AMC debuts history of holiday horror
Just in time for Christmas season, “Eli Roth’s History of Horror (10 p.m., AMC, TV-MA) rounds up grisly films with a holiday theme. This survey may make you revisit some critically denigrated slasher movies with and without Jamie Lee Curtis (“Halloween”) in the cast.
Filled with interviews and a wealth of clips from five decades of demented entertainment, this holiday “History” oozes with a certain knowing fandom. Who knew that the director behind the beloved “A Christmas Story” all but invented the holiday slasher movie?
Made in Canada, the 1974 shocker “Black Christmas” appalled holiday audiences with a tale of a sorority house terrorized by a homicidal obscene prank caller. Employing techniques lifted from Italian horror master Mario Bava, director Bob Clark never revealed the killer’s face, but instead showed the grisly events from his point of view. The film included
Keir Dullea (“2001”) and Olivia Hussey (“Romeo and Juliet”) as well as pre-“Superman” Margot Kidder and pre-“SCTV” Andrea Martin. Released just a year after the Roe v. Wade decision, “Black Christmas” had a subplot about Hussey’s character contemplating an abortion.
“Black” was not the only holiday horror movie to flirt with topicality and political and social satire, or to feature talent that transcended the genre. “Terror Train,” another Canadian shocker, about glib medical students on a New Year’s Eve party train, was the directorial debut of Roger Spottiswoode, who hired John Alcott, famous for being Stanley Kubrick’s cinematographer on “Barry Lyndon,” a masterpiece of natural lighting featuring scenes illuminated only be candlelight. “Terror Train” takes place in railway cars and was shot entirely at night, giving many scenes the appearance of lurid gothic paintings.
This “History” recalls other films, including “Krampus,” “Silent Night, Deadly Night,” “My Bloody Valentine,” “April Fool’s Day” and “Happy Death Day.” Many are shot through with revenge themes about outcasts getting back at those who
shunned them.
› Satire of another sort emerges on “Fairfax,” an animated comedy streaming today on Amazon Prime. Set in the world of adolescent would-be influencers, it follows four kids desperate to follow the next “drop” or product launch from “Latrine,” a hypertrendy corporate giant.

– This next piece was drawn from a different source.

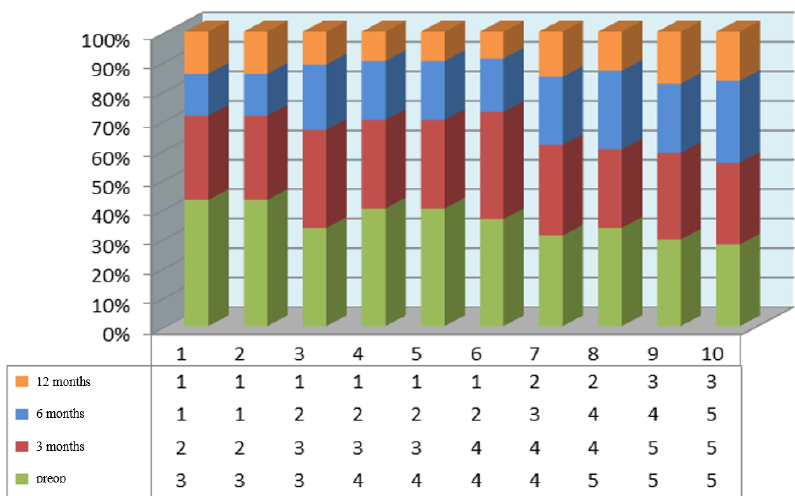
Scheme 1. Distribution of the PAI over time intervals in thegroup with dehydrated plant extract.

The story allows these kids to snicker at the conformist world of the desperate hipster adults in their midst. Like every such comedy from “The Simpsons” to “South Park” to “Family Guy,” it lampoons current pop culture figures
at a furious pace. Spoiler alert: In the first episode, Joaquin Phoenix’s “art” project proves incendiary.
At the same time, the kids’ hunger to consume proves a tad dispiriting. It’s interesting to note how many satires of mega-corporations have come from Amazon, one of the biggest business behemoths of all. Between “Upload,” “The Boys” and “Fairfax,” it has not been afraid to laugh at itself, or to co-opt the resistance to its ubiquity and influence.